PROBLEM DETAILS:
The whole listing must be returned exactly, with no line missing.

SUPPLIED MATERIAL:
========

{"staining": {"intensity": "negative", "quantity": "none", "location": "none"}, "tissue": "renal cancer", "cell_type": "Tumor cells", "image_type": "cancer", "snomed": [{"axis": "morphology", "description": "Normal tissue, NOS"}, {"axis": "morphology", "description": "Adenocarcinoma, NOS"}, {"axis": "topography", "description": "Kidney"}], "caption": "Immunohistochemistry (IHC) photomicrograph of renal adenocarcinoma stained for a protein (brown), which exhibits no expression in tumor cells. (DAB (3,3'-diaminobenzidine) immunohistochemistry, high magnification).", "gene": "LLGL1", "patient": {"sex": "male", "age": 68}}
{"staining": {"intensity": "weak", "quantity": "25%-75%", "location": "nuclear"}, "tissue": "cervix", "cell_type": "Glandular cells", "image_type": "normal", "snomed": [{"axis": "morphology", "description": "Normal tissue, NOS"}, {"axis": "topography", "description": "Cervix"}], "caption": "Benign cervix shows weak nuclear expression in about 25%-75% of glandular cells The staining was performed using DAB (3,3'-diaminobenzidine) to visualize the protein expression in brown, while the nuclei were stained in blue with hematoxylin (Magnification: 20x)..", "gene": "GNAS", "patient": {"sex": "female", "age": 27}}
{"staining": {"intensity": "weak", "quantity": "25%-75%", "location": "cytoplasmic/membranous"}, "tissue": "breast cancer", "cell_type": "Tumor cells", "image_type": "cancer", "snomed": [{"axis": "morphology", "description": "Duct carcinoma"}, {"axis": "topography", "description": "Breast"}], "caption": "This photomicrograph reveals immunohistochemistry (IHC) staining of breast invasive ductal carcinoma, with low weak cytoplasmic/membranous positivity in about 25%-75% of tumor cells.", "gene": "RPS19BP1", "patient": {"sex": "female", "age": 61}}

========

ANSWER BOX:
{"staining": {"intensity": "negative", "quantity": "none", "location": "none"}, "tissue": "renal cancer", "cell_type": "Tumor cells", "image_type": "cancer", "snomed": [{"axis": "morphology", "description": "Normal tissue, NOS"}, {"axis": "morphology", "description": "Adenocarcinoma, NOS"}, {"axis": "topography", "description": "Kidney"}], "caption": "Immunohistochemistry (IHC) photomicrograph of renal adenocarcinoma stained for a protein (brown), which exhibits no expression in tumor cells. (DAB (3,3'-diaminobenzidine) immunohistochemistry, high magnification).", "gene": "LLGL1", "patient": {"sex": "male", "age": 68}}
{"staining": {"intensity": "weak", "quantity": "25%-75%", "location": "nuclear"}, "tissue": "cervix", "cell_type": "Glandular cells", "image_type": "normal", "snomed": [{"axis": "morphology", "description": "Normal tissue, NOS"}, {"axis": "topography", "description": "Cervix"}], "caption": "Benign cervix shows weak nuclear expression in about 25%-75% of glandular cells The staining was performed using DAB (3,3'-diaminobenzidine) to visualize the protein expression in brown, while the nuclei were stained in blue with hematoxylin (Magnification: 20x)..", "gene": "GNAS", "patient": {"sex": "female", "age": 27}}
{"staining": {"intensity": "weak", "quantity": "25%-75%", "location": "cytoplasmic/membranous"}, "tissue": "breast cancer", "cell_type": "Tumor cells", "image_type": "cancer", "snomed": [{"axis": "morphology", "description": "Duct carcinoma"}, {"axis": "topography", "description": "Breast"}], "caption": "This photomicrograph reveals immunohistochemistry (IHC) staining of breast invasive ductal carcinoma, with low weak cytoplasmic/membranous positivity in about 25%-75% of tumor cells.", "gene": "RPS19BP1", "patient": {"sex": "female", "age": 61}}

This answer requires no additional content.